## WHAT IS NEEDED
Answer the following questions using the passage on the Masters of Disaster:
1. What nickname is given to the prison in which the remaining Masters were incarcerated?
2. Which two members do the Masters recruit before fighting the Outsiders once more?
3. What do Heatstroke and New Wave attack following "The New 52" and the "Forever Evil" storyline?

## QUOTED PASSAGE
########################################

Windfall develops sympathetic feelings for the Outsiders and secretly works to keep them alive until her teammates discover her treachery and capture her. They send a clone of Windfall to infiltrate the Outsiders, but she is killed in battle while the original Windfall defects to the Outsiders.

As of Outsiders (vol. 2) #9, the remaining Masters were incarcerated in a prison nicknamed the Slab. They join forces with Geo-Force to escape. However, New Wave disagrees with this, leading to her killing Shakedown.

===Second Masters of Disaster===
The Masters subsequently recruit Dust Devil and Mudslide before fighting the Outsiders once more.

===Third Masters of Disaster===
Following the events of "The New 52" (a reboot of the DC universe) and the "Forever Evil" storyline, Heatstroke and New Wave attack a prison transport carrying Coldsnap and Shakedown, only to be intercepted by SWAT officers.

########################################

Collected data entries
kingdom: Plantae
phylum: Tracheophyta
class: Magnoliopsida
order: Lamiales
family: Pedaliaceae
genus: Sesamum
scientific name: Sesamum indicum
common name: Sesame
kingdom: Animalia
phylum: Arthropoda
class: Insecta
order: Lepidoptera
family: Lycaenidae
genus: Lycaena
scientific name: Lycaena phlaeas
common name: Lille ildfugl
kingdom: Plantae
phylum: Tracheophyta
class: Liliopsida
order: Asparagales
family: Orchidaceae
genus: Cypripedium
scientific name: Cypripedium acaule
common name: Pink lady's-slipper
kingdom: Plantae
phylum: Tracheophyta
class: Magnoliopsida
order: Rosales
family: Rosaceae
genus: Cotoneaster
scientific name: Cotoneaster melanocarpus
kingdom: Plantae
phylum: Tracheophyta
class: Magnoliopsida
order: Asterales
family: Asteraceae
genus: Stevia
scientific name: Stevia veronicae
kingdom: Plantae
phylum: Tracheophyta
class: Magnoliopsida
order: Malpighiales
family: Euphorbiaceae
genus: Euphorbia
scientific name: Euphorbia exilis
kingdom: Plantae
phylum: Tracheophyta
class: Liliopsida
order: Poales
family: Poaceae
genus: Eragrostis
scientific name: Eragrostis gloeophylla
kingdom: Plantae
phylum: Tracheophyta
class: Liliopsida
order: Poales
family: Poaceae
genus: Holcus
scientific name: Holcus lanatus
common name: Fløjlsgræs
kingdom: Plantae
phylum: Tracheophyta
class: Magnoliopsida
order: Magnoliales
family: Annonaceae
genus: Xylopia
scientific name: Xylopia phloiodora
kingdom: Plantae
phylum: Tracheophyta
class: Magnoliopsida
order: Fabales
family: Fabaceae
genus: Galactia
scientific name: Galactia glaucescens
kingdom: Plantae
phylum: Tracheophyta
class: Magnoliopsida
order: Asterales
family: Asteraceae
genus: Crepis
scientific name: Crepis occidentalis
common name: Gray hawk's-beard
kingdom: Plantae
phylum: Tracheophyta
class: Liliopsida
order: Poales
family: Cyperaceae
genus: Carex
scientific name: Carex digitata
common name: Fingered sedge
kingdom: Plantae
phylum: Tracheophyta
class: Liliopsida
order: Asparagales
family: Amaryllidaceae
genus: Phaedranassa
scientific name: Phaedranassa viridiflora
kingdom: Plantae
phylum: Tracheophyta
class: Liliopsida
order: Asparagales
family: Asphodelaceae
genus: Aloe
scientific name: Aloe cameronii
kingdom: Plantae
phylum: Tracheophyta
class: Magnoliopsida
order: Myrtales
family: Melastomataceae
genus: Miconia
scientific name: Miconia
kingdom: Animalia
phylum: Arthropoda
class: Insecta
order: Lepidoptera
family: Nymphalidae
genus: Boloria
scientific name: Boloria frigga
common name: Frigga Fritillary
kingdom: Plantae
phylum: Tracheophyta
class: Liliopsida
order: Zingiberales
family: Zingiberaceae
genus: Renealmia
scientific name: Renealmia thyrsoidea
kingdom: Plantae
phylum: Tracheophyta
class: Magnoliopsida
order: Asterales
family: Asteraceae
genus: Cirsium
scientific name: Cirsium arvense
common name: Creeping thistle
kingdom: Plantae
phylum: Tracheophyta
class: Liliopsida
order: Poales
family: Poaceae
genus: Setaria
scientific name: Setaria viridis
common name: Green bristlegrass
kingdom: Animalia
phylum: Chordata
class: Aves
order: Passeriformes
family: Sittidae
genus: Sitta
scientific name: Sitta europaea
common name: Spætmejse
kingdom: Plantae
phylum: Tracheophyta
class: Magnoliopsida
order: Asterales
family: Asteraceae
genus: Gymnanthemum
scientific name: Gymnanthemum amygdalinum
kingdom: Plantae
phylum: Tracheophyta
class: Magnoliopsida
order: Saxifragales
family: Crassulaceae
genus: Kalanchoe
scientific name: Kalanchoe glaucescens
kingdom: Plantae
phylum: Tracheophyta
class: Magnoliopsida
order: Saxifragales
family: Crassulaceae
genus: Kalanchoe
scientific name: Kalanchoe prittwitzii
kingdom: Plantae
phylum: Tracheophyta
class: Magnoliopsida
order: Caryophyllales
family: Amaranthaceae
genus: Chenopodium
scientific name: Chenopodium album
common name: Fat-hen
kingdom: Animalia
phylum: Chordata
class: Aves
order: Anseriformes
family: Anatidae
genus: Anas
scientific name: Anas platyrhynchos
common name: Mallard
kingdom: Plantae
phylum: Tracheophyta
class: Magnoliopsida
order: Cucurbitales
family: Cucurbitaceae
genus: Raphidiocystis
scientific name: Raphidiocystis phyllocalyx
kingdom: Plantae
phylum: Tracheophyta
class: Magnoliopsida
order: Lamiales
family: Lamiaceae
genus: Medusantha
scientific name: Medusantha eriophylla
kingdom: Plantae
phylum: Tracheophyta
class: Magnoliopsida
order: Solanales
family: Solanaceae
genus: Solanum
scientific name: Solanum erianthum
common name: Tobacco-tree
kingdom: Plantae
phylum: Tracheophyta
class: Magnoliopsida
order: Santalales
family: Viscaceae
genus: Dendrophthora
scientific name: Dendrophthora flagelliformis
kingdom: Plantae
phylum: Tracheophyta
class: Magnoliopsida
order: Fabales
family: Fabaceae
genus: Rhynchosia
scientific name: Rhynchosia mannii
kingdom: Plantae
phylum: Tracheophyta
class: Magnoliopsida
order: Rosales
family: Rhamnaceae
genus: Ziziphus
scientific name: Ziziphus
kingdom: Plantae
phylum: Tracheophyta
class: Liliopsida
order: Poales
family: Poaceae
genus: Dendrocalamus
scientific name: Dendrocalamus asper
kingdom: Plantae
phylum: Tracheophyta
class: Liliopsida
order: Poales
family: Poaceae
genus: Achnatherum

########################################

## ANSWER
1. The Slab.
2. Dust Devil and Mudslide.
3. A prison transport carrying Coldsnap and Shakedown.